── Text for analysis ──

## Agentic RAG System with Smolagents and Chroma DB
## Overview
This notebook presents the development of an Agentic Retrieval-Augmented Generateion (RAG) system powered by smolagents and Chroma Db. The system is designed to provide intelligent access to a custom knowledge base tailored for specialized tasks. While this example focuses on a finance domain use case, the framework is adaptable to any specific domain requiring dynamic data retrieval and classification.

## Steps
- **Data Preprocessing**: preprocess the documents by splitting them into smaller chunks and creating embeddings, which are dense, low-dimensional vector representations of high-dimensional data like words, capturaing their semantic meaning and relationships.
- **Vector Store**: We utillize  Chroma DB as the vector storage solution to efficiently house and manage our custom knowledge base in a searchable, vectorized format that is optimized for retrieval.
- **Agentic Search**: We implement an AI agent leveraging semantic search capabilities to enhance retrieval accuracy, enabling the system to refine and optimize its responses based on contextual understanding.


This project showcases a flexible, evolving approach to knowledge management and retrieval, combining cutting-edge vector storage with agent-driven intelligence.

In [1]:
import datasets

In [2]:
from langchain.text_splitter import RecursiveCharacterTextSplitter
from langchain_community.vectorstores import Chroma
from langchain.docstore.document import Document

In [3]:
knowledge_base = datasets.load_dataset("4DR1455/finance_questions", split="train")

In [4]:
knowledge_small = knowledge_base.select(range(500))

In [5]:
knowledge_small

Dataset({
    features: ['instruction', 'input', 'output'],
    num_rows: 500
})

In [6]:
source_docs = [
    Document(page_content=doc["output"], metadata={"source": "finance_questions"})
    for doc in knowledge_small
]


In [7]:
# Split the documents into smaller chunks for more efficient search
text_splitter = RecursiveCharacterTextSplitter(
    chunk_size=500,
    chunk_overlap=50,
    add_start_index=True,
    strip_whitespace=True,
    separators=["\n\n", "\n", ".", " ", ""],
)
new_docs = text_splitter.split_documents(documents=source_docs)

In [8]:
len(new_docs)

4549

In [9]:
###  BGE Embddings

from langchain_community.embeddings import HuggingFaceBgeEmbeddings

model_name = "BAAI/bge-small-en"
encode_kwargs = {"normalize_embeddings": True}
embeddings = HuggingFaceBgeEmbeddings(
    model_name=model_name,  encode_kwargs=encode_kwargs
)

  embeddings = HuggingFaceBgeEmbeddings(


In [10]:
import chromadb

In [11]:
db = Chroma.from_documents(new_docs, embeddings)

In [12]:
retriever = db.as_retriever(search_kwargs={"k": 3})
retriever.invoke('credit migration')

[Document(metadata={'source': 'finance_questions', 'start_index': 0}, page_content="Credit migration strategy is a type of credit risk management strategy that focuses on the changes in the credit quality of individual bonds or bond issuers over time. This strategy is based on the principle that the credit quality of bonds and bond issuers can change, or migrate, over time due to various factors such as changes in the financial health of the issuer, changes in macroeconomic conditions, or changes in the issuer's industry."),
 Document(metadata={'source': 'finance_questions', 'start_index': 2440}, page_content='In conclusion, credit migration strategy is a dynamic approach to credit risk management that can help portfolio managers manage interest rate risk. However, it requires a deep understanding of credit markets and the factors that influence credit ratings, as well as the ability to accurately anticipate changes in interest rates.'),
 Document(metadata={'source': 'finance_questions

### Create an Agent that Can Use Tools

In [13]:
from smolagents import Tool

class RetrieverTool(Tool):
    name = "retriever"

───
── Dataset excerpts ──

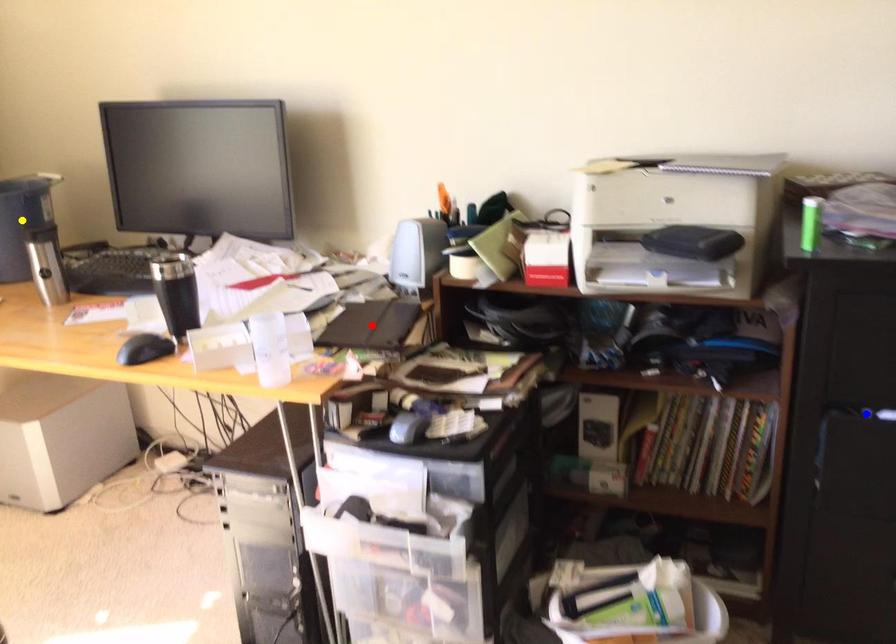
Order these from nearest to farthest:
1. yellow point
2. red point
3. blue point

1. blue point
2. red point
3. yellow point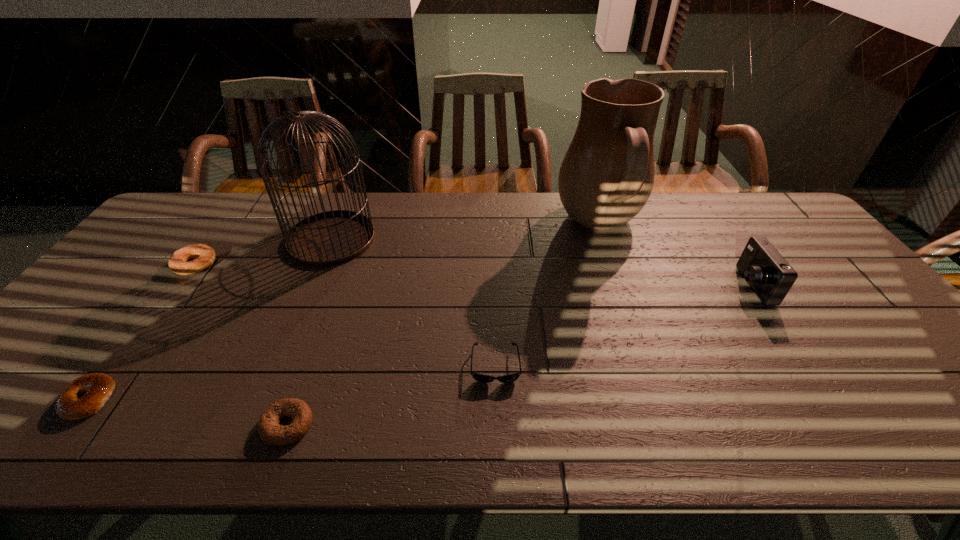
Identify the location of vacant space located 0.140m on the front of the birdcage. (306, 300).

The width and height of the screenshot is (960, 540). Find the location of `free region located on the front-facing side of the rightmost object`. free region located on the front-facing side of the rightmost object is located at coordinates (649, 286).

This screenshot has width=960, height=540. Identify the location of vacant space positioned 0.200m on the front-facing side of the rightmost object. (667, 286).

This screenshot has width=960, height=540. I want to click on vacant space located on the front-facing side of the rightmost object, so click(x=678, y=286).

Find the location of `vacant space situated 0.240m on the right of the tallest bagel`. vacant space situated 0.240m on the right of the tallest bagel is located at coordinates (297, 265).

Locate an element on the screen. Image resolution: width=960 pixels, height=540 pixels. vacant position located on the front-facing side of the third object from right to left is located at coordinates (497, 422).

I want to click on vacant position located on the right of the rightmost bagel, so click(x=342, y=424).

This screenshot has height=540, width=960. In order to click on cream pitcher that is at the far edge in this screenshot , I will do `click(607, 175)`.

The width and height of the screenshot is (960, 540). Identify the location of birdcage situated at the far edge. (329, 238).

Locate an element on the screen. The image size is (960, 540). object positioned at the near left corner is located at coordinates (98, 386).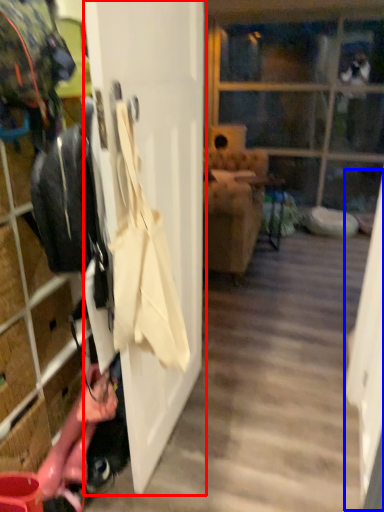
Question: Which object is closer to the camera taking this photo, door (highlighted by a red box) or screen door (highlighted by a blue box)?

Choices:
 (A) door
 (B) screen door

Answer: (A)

───

(Work to complete)
(1) Using the notebook on the agentic RAG system, decide whether each statement agrees with it, answering yes or no and quoting the deciding words: (a) the text splitter uses a chunk overlap of 50; (b) the knowledge base is loaded from the test split of the dataset; (c) the framework can serve only the finance domain.
(2) Please repeat the part of the notebook on the agentic RAG system that opens with the words containing "## Agentic RAG" and closes with "meaning and relationships.".

(Answer set)
(1)
(a) Yes: "chunk_overlap=50"
(b) No: "split="train""
(c) No: "the framework is adaptable to any specific domain requiring dynamic data retrieval and classification"

(2)
## Agentic RAG System with Smolagents and Chroma DB
## Overview
This notebook presents the development of an Agentic Retrieval-Augmented Generateion (RAG) system powered by smolagents and Chroma Db. The system is designed to provide intelligent access to a custom knowledge base tailored for specialized tasks. While this example focuses on a finance domain use case, the framework is adaptable to any specific domain requiring dynamic data retrieval and classification.

## Steps
- **Data Preprocessing**: preprocess the documents by splitting them into smaller chunks and creating embeddings, which are dense, low-dimensional vector representations of high-dimensional data like words, capturaing their semantic meaning and relationships.